Push Docker image to the Container Registry

After you have tested and validated the container image locally, upload it to a registry so that your Google Kubernetes Engine (GKE) cluster can download and run it.

  1. Configure the Docker command-line tool to authenticate to Container Registry:

    gcloud auth configure-docker

  2. Push the Docker image you built to the Container Registry:

    docker push gcr.io/${PROJECT_ID}/monitoring-agents:v1

Create the GKE cluster

After storing the Docker image in the Container Registry, you next create a GKE cluster, as follows:

  1. Set your project ID and Compute Engine zone options for the gcloudtool:

    gcloud config set project $PROJECT_ID

    gcloud config set compute/zone europe-west1-b

  2. Create a cluster.

    Note

    This example, for simplicity, creates a private cluster with unrestricted access to the public endpoint. For security, be sure to restrict access to the control plane for your production environment. Find detailed information about configuring different GKE private clusters here.

    gcloud container clusters create monitoring-agents-cluster \
        --network default \
        --create-subnetwork name=my-subnet-0 \
        --no-enable-master-authorized-networks \
        --enable-ip-alias \
        --enable-private-nodes \
        --master-ipv4-cidr 172.16.0.32/28 \
        --no-enable-basic-auth \
        --no-issue-client-certificate
    

    Where:

    Parameter Result
    --create-subnetwork name=my-subnet-0 Causes GKE to automatically create a subnet named my-subnet-0.
    --no-enable-master-authorized-networks Disables authorized networks for the cluster.
    --enable-ip-alias Makes the cluster VPC-native.
    --enable-private-nodes Indicates that the cluster's nodes do not have external IP addresses.
    --master-ipv4-cidr 172.16.0.32/28 Specifies an internal address range for the control plane. This setting is permanent for this cluster.
    --no-enable-basic-auth Disables basic auth for the cluster.
    --no-issue-client-certificate Disables issuing a client certificate.
  3. Run the following command to see the cluster worker instances:

    gcloud compute instances list

Create a cloud router

The MLOps agent running on a GKE private cluster needs access to the DataRobot MLOps service. To do this, you must give the private nodes outbound access to the internet, which you can achieve using a NAT cloud router (Google documentation here).

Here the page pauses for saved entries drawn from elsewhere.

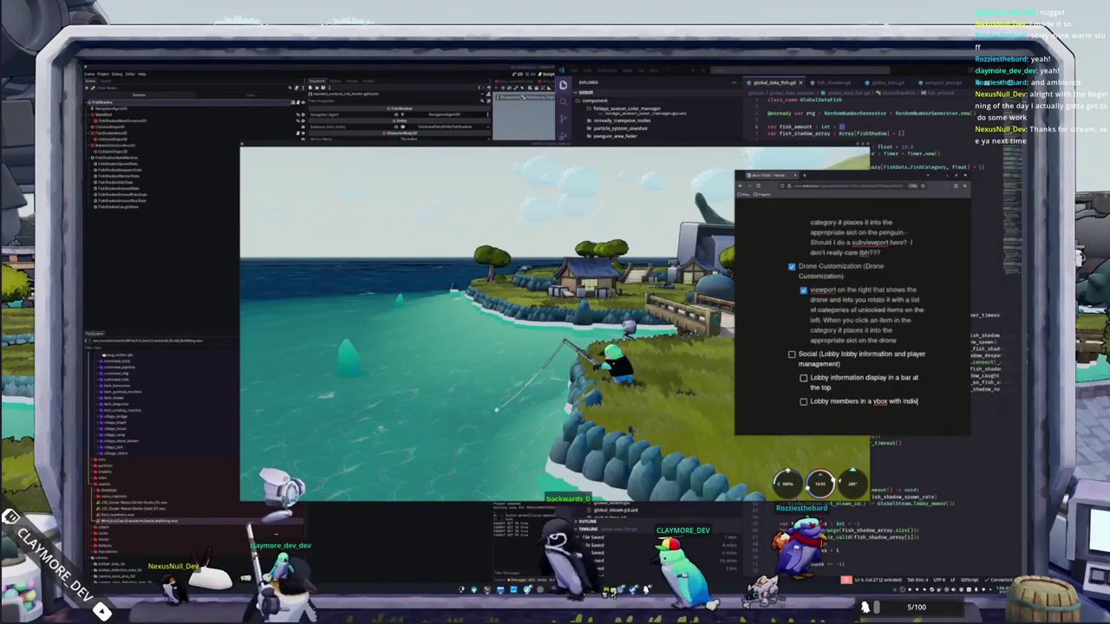
{"action": "type", "text": "r"}
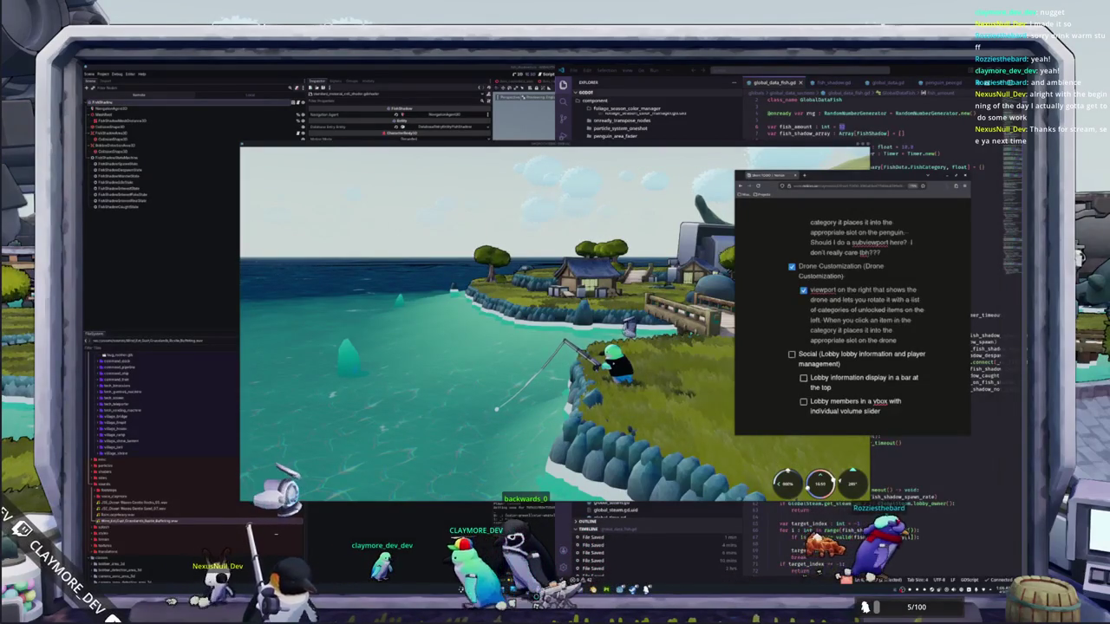
{"action": "type", "text": "?"}
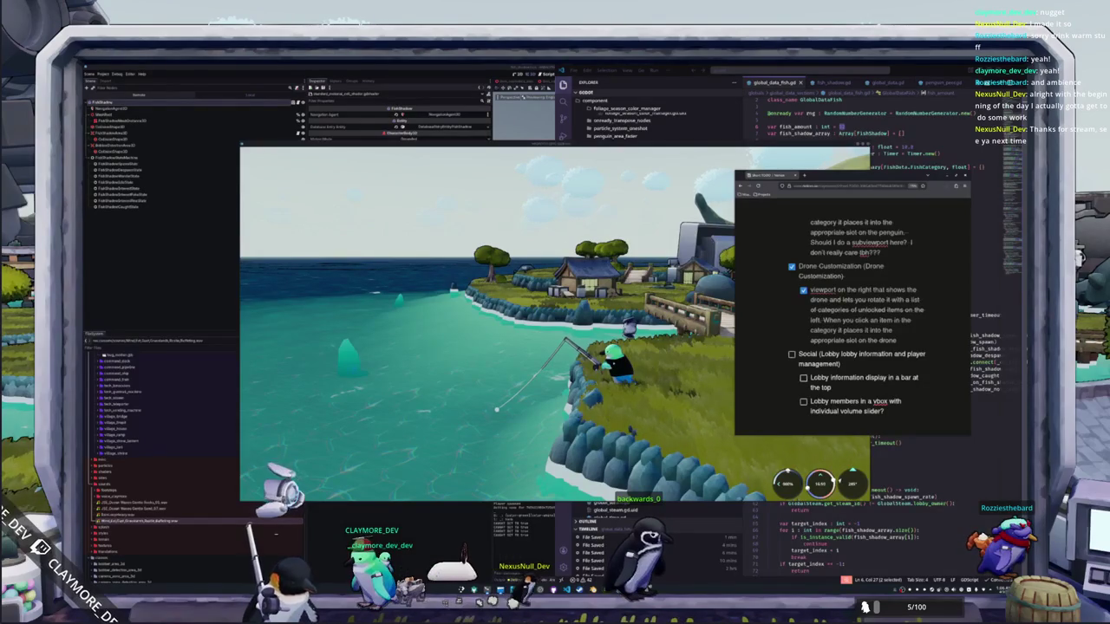
{"action": "key", "text": "BackSpace"}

  1. Create a cloud router:

    gcloud compute routers create nat-router \
        --network default \
     --region europe-west1
    
  2. Add configuration to the router.

    gcloud compute routers nats create nat-config \
    
        --router-region europe-west1 \
        --router nat-router \
        --nat-all-subnet-ip-ranges \
        --auto-allocate-nat-external-ips​
    

Create K8s ConfigMaps

With the cloud router configured, you can now create K8s ConfigMaps to contain the MLOps agent configuration and Google credentials. You will need the downloaded JSON credentials file created during the prerequisites stage.

Note

Use K8s Secrets to save your configuration files for production usage.

Use the following code to create ConfigMaps:

kubectl create configmap ma-configmap --from-file=mlops.agent.conf.yaml=your-path/mlops.agent.conf.yaml

kubectl create configmap gac-configmap --from-file=gac.json=your-google-application-credentials.json

Create the K8s Deployment

To create the deployment, create the ma-deployment.yaml file with the following content:

Note

This example uses three always-running replicas; for autoscaling, use kubectl autoscale deployment.

apiVersion: apps/v1
kind: Deployment
metadata:
  name: ma-deployment
  labels:
    app: ma
spec:
  replicas: 3
  selector:
    matchLabels:
      app: ma
  template:
    metadata:
      labels:
        app: ma
    spec:
      containers:
      - name: ma
        image: gcr.io/${PROJECT_ID}/monitoring-agents:v1
        volumeMounts:
        - name:  agent-conf-volume
          mountPath: /opt/datarobot/ma/conf/mlops.agent.conf.yaml
          subPath: mlops.agent.conf.yaml
        - name:  gac-conf-volume
          mountPath: /opt/datarobot/ma/conf/gac.json
          subPath: gac.json
        env:
        - name: GOOGLE_APPLICATION_CREDENTIALS
          value: /opt/datarobot/ma/conf/gac.json
        ports:
        - containerPort: 80
      volumes:
      - name:  agent-conf-volume
        configMap:
          items:
          - key: mlops.agent.conf.yaml
            path: mlops.agent.conf.yaml
          name: ma-configmap
      - name:  gac-conf-volume
        configMap:
          items:
          - key: gac.json
            path: gac.json
          name: gac-configmap

Next, create the deployment with the following command:

kubectl apply -f ma-deployment.yaml

Finally, check the running pods:

kubectl get pods

Score the model

Score your local model and verify the output.

  1. Score your local model:

    python score-your-model.py

  2. Check the GKE Pod log; it shows that one record has been sent to DataRobot.

  3. Check the Pub/Sub log.

  4. Check the DataRobot MLOps dashboard.

Clean up

  1. Delete the NAT in the cloud router:

    gcloud compute routers nats delete nat-config --router=nat-router --router-region=europe-west1

  2. Delete the cloud router:

    gcloud compute routers delete nat-router --region=europe-west1

  3. Delete the cluster:

    gcloud container clusters delete monitoring-agents-cluster


Updated August 6, 2024